According to an S&P Global Market Intelligence report from January, the fashion company said at the time that it would continue to “evaluate alternatives and market conditions” in the context of refinancing its debt. Hurting its bottom line has been added costs due to disruption in the U.K. logistics and labor markets. The company is believed to have secured debt totaling about 350 million pounds ($412.5 million) that is due in January, with another 130 million pounds ($153.2 million) due a year later. And compounding Matalan’s troubles is lack of lending capacity in the debt markets, a problem that surfaced after Russia’s invasion of Ukraine in February.
A spokeswoman for Matalan declined comment. Sky News first reported on Hargreaves’ proposal, and noted that some lenders are expected to push for a sale. There are reportedly two groups of bondholders, senior and junior, and each one is believed to be appointing its own financial advisor. The budget fashion and homewares retailer operates about 230 stores across the U.K.
Next Plc
Next is said to have increased its investment in Reiss Ltd. to 51 percent, giving it majority control of the British fashion retailer.
Next acquired its initial 25 percent stake in Reiss in March 2021. That deal valued Next’s fashion rival at 200 million pounds ($277.6 million). Next acquired the shares from private equity firm Warburg Pincus, and included in its agreement was an option to acquire an additional 26 percent interest in Reiss. Warburg was the majority stakeholder in Reiss, while the founding Reiss family still retains a minority stake.
Following Next’s minority investment, Reiss continued to operate as a standalone business. Its digital business operates on Next’s Total Platform, which was also set to provide warehousing and distribution services for retail, wholesale and concession in February 2022.
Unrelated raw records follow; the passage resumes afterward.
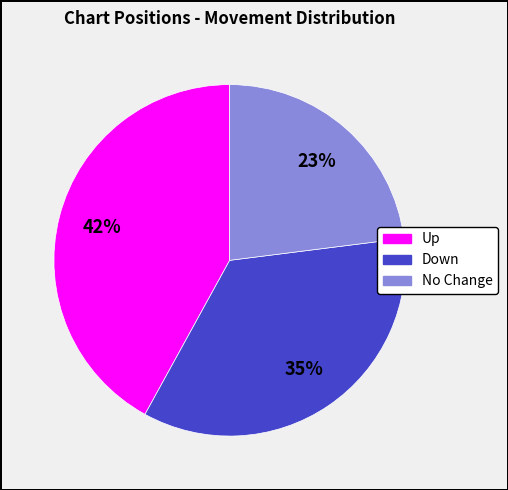

Is there a majority slice in this chart?

No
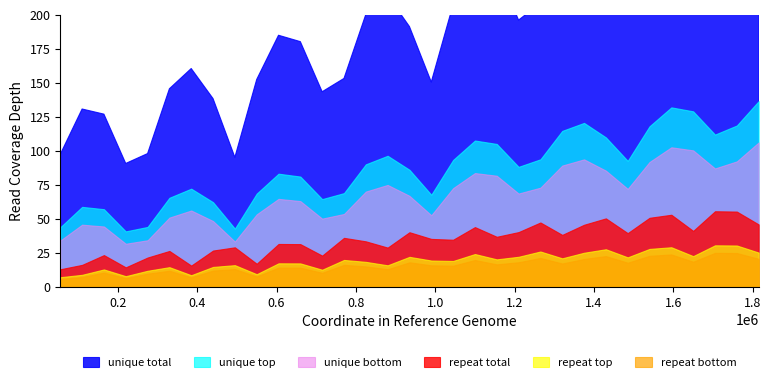

Which series has the largest range (max minus min)?

unique total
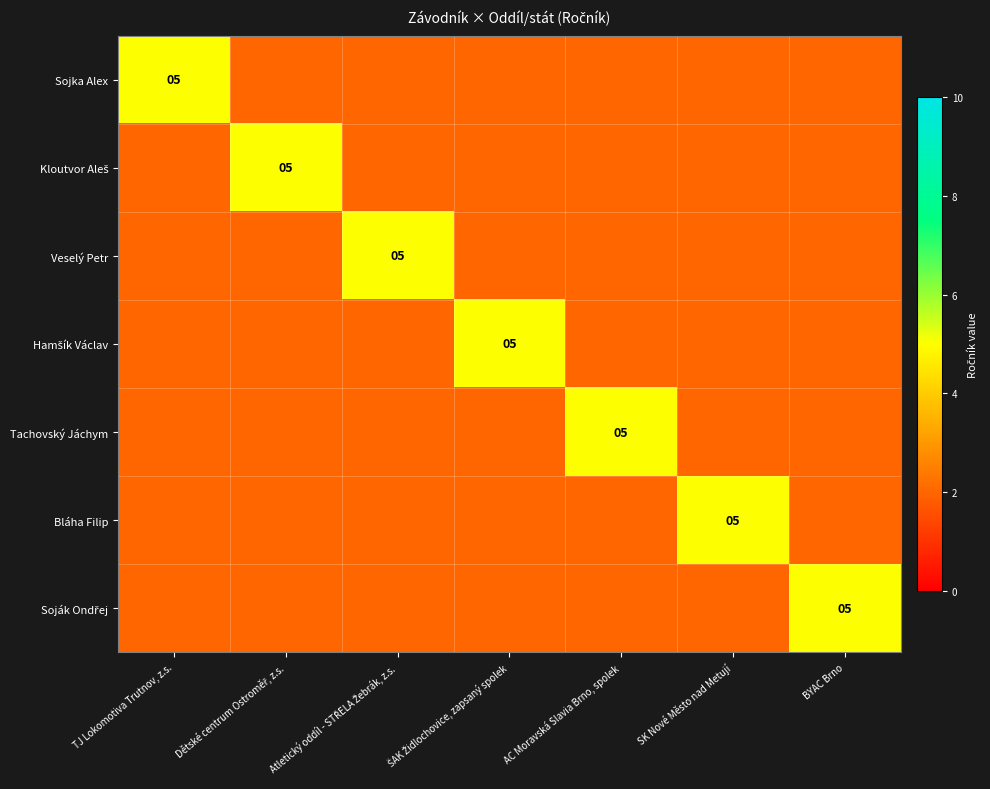

At which category is the sum across all series the highest?

TJ Lokomotiva Trutnov, z.s.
Next is also in talks with troubled U.K. lifestyle group Joules to acquire a minority stake for 15 million pounds ($18.2 million). Like Next’s holding in Reiss, talks center on Joules using Next’s Total Platform services. Joules shareholders would still need to approve any deal reached.
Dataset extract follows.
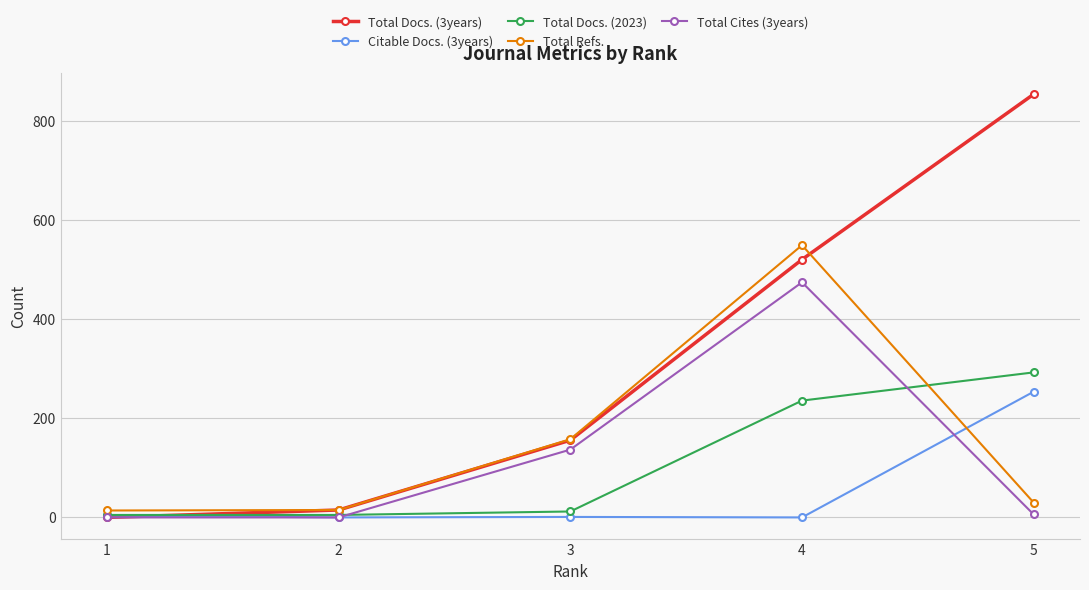

True or false: Citable Docs. (3years) and Total Refs. cross at least once.

True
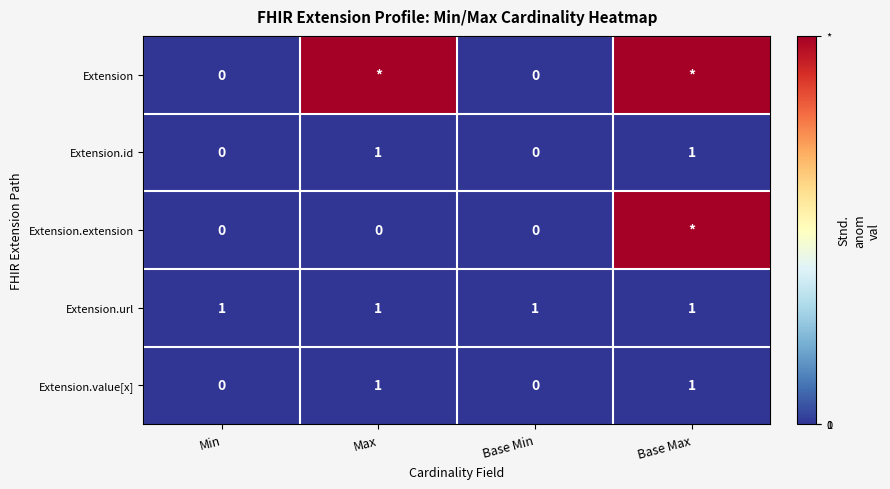

The value of Extension.value[x] at Min is -1. True or false?

False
Joules on Friday said that sales have tumbled in the five weeks since its last trading update. “The recent extremely warm and dry summer weather has adversely affected the full price sales of core categories such as outerwear, rainwear, knitwear and wellies and has compounded the ongoing subdued consumer demand due to the well-documented cost of living crisis,” Joules said.
The impact translates to an 8 percent year-over-year decline in retail sales for the 11 weeks of the current financial year to date, and retail margins have fallen by 6 percentage points year-over-year for the same period. Joules also said its expects a “significant loss in the first half,” although it is projecting an improved performance period in the second half. Joules said it was able to complete the documentation requirements with Barclays Bank that gives it an additional 5 million pounds ($6 million) in borrowing ability until November 2022 to support working capital requirements for the holidays.
Holzweiler
Norwegian fashion brand Holzweiler secured an investment stake from venture capital firm Sequoia Capital China earlier this month.
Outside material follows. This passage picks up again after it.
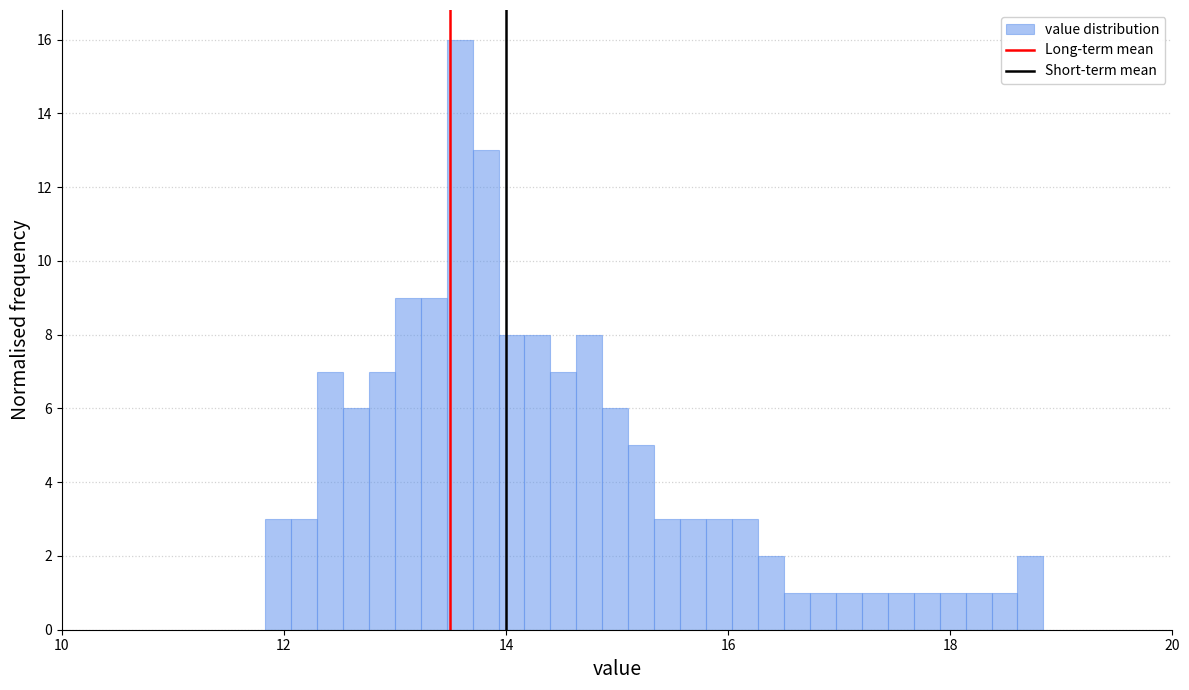

Read against the x-axis, roughly where is the centre of the tallest bar?

13.6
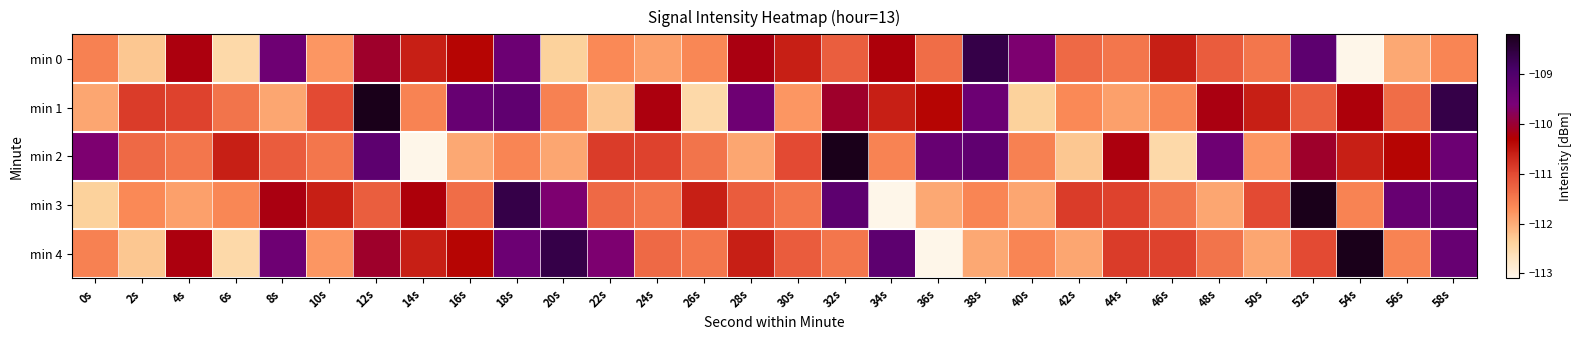

What is the smallest value displayed?

-113.1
Founded by siblings Andreas and Susanne Holzweiler in 2012, CEO and chief commercial officer, respectively, the fashion brand is now majority owned by Sequoia.
One source said Sequoia’s investment will help the fashion brand expand operations in the U.K. and across China. Its first store in the U.K. is slated to open in London next year. It currently operates six stores in Norway, three in Oslo plus locations in Forebu, Bergen and Stavanger.
The brand, founded on its silk, lambswool and cashmere scarf collections, added ready-to-wear in 2014. The company said on its website that it’s “timeless pieces” draw inspiration from “art, architecture, nature and contemporary culture.”